January 27, 2012
Despite the challenges associated with efforts to improve sanitation in Zambia, functioning communal toilets and taps are in sight in Ndola’s Kabushi Township following the completion of a sanitation project that will enhance hygiene for the residents. The project has brought dignity to the residents whose lives were once at risk of disease. The people can now boast of safe clean water and toilets as VIOLET MENGO reports.
IRENE Makoni, a mother of five, lost two of her children to diarrhoea. She attributes the death of her children to poor sanitation in Kabushi Township.
She admits that doctors had advised her to observe hygiene when her children were admitted to the hospital. Their illness was characterized by vomiting, fever and diarrhoea.
Another Kabushi resident, Joseph Nyirongo, has also been a victim of diarrhoea as a result of poor sanitation.
Makoni and Nyirongo are among thousands of Kabushi residents who had been living in poor sanitary conditions. Their communal flash toilets were dilapidated and this forced many family members to wake up at the crack of dawn to fetch water for cleaning their toilets.
Often, residents had to pay K5,000 for a 20-litre container of water, which made it hard for them to meet other basic needs. Most of the residents could not afford even a small amount to pay for water.
“We used to spend eight hours a day fetching water for the communal toilets we were using before they were closed,” Joseph Nyirongo says.
The communal toilets in Kabushi were closed by health authorities because they posed health hazards. The toilets designed decades ago, had collapsed forcing many residents to answer to the call of nature in nearby bushes.
To some, the only option was to dig pit-latrines which eventually also became full and posed a health hazard.
Dry human waste could be seen at the doorsteps of the communal toilets in the city’s high density township.
However, the situation is no longer the same. The National Water and Sanitation Council (NWASCO) through its basket fund-Devolution Trust Fund (DTF)- provided finances for the construction of new toilets in the township.
The project, which is now complete, will help in reducing the disease burden in the area.
Approximately K4 billion Kwacha was provided for the construction of the toilets and provision of water supply.
“The lack of sanitation for Kabushi residents was not just uncomfortable – it was dangerous. Without designated toilets and bathing areas, the risk of disease grew as existing water sources and the surrounding environment became contaminated,” Gonga says.
The long awaited sanitation project will be commissioned soon. It will allow people access to water supply and clean and safe toilets.
The sanitation project involved the construction of sewerage network, domestic reactors for waste water and treatment and the construction of household toilets.
DTF is Government basket fund that provides money to water utilities across the country to improve their service delivery.
Apart from the sanitation project, people in the community have been educated on hygiene and disease prevention, waste management and general cleanliness.

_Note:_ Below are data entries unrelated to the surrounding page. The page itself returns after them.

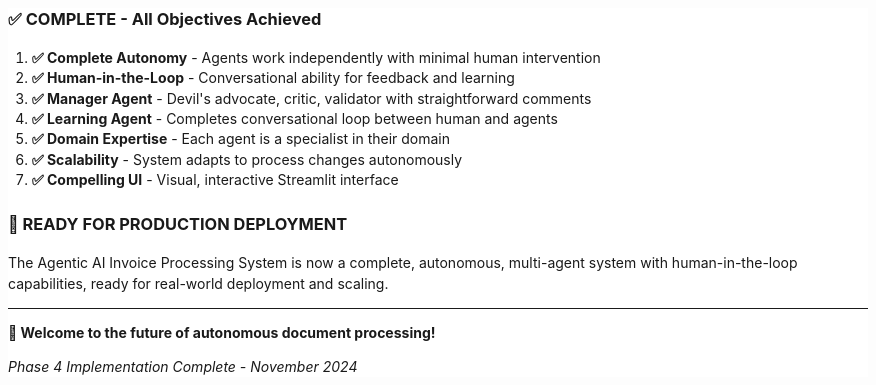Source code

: ### **✅ COMPLETE - All Objectives Achieved**

1. **✅ Complete Autonomy** - Agents work independently with minimal human intervention
2. **✅ Human-in-the-Loop** - Conversational ability for feedback and learning
3. **✅ Manager Agent** - Devil's advocate, critic, validator with straightforward comments
4. **✅ Learning Agent** - Completes conversational loop between human and agents
5. **✅ Domain Expertise** - Each agent is a specialist in their domain
6. **✅ Scalability** - System adapts to process changes autonomously
7. **✅ Compelling UI** - Visual, interactive Streamlit interface

### **🎉 READY FOR PRODUCTION DEPLOYMENT**

The Agentic AI Invoice Processing System is now a complete, autonomous, multi-agent system with human-in-the-loop capabilities, ready for real-world deployment and scaling.

---

**🚀 Welcome to the future of autonomous document processing!**

*Phase 4 Implementation Complete - November 2024*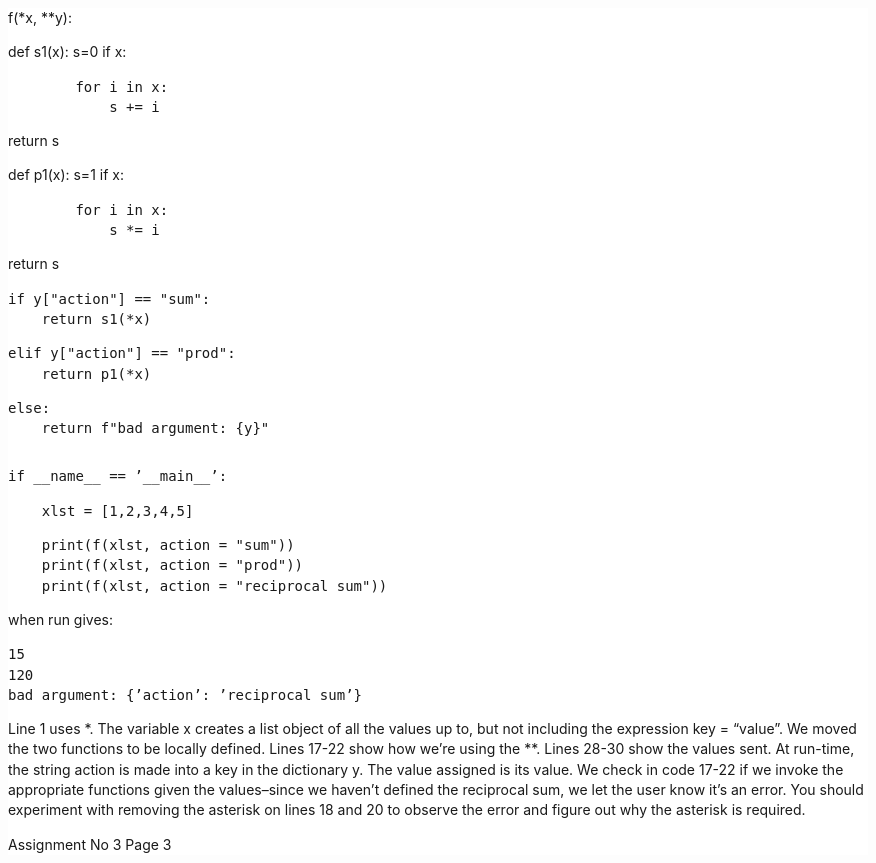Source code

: </div>
<div class="column">
f(*x, **y):

def s1(x): s=0 if x:

<pre>        for i in x:
            s += i
</pre>
return s

def p1(x): s=1 if x:

<pre>        for i in x:
            s *= i
</pre>
return s

<pre>if y["action"] == "sum":
    return s1(*x)
</pre>
<pre>elif y["action"] == "prod":
    return p1(*x)
</pre>
<pre>else:
    return f"bad argument: {y}"
</pre>
</div>
</div>
<div class="layoutArea">
<div class="column">
<pre>if __name__ == ’__main__’:
</pre>
<pre>    xlst = [1,2,3,4,5]
</pre>
<pre>    print(f(xlst, action = "sum"))
    print(f(xlst, action = "prod"))
    print(f(xlst, action = "reciprocal sum"))
</pre>
when run gives:

<pre>15
120
bad argument: {’action’: ’reciprocal sum’}
</pre>
Line 1 uses *. The variable x creates a list object of all the values up to, but not including the expression key = “value”. We moved the two functions to be locally defined. Lines 17-22 show how we’re using the **. Lines 28-30 show the values sent. At run-time, the string action is made into a key in the dictionary y. The value assigned is its value. We check in code 17-22 if we invoke the appropriate functions given the values–since we haven’t defined the reciprocal sum, we let the user know it’s an error. You should experiment with removing the asterisk on lines 18 and 20 to observe the error and figure out why the asterisk is required.

</div>
</div>
<div class="layoutArea">
<div class="column">
Assignment No 3 Page 3
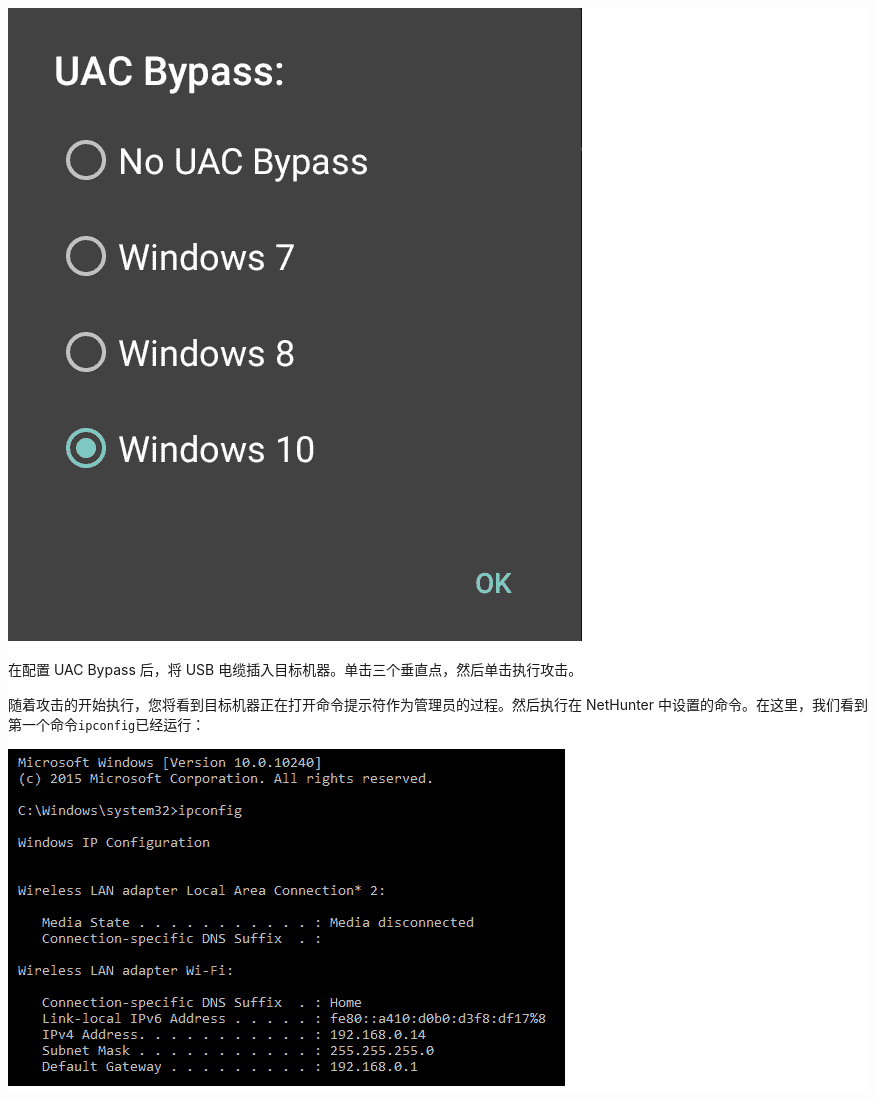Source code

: ![](img/96f649fb-69a7-49e2-8241-0f849241faaa.png)

在配置 UAC Bypass 后，将 USB 电缆插入目标机器。单击三个垂直点，然后单击执行攻击。

随着攻击的开始执行，您将看到目标机器正在打开命令提示符作为管理员的过程。然后执行在 NetHunter 中设置的命令。在这里，我们看到第一个命令`ipconfig`已经运行：

![](img/fcccd6b5-5f8a-4243-892c-0046cc932ec3.png)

“We have seen our health and cleanliness improve,” says Emmanuel Bwalya. “We are sure that with the opening of the toilets, we will no longer experience diseases as was the case before.”
The Government has long recognized the importance of this basic human right and its direct impact on the quality of life. Through DTF, Government has invested huge amounts of money to better sanitation conditions in Zambia.
The lack of sanitation has a serious impact on health and social development, especially for children.
“By improving access to safe water and sanitation, the project will improve the lives of thousands and help reduce poverty levels and medical expenses,” Kafubu Water and Sewerage Company managing director Ian Banda says.
Banda says the project will also save women and children from spending much time fetching water.
The completion of the sanitation project in Ndola is testimony of Government’s efforts to protect people from diseases.
Globally, sanitation still remains a challenge. Of the 2.5 billion people around the globe without access to sanitation, 75 percent live in Asia and Africa.
Health experts say the absence of functioning toilets provides a springboard for the spread of diseases.
The United Nations Development Programme says a staggering two million tonnes of human waste is deposited in water courses each day across the world and half the population of the developing world is exposed to polluted water that causes disease.
It is no secret that investments in sanitation have, for decades, lagged behind investments in water supply.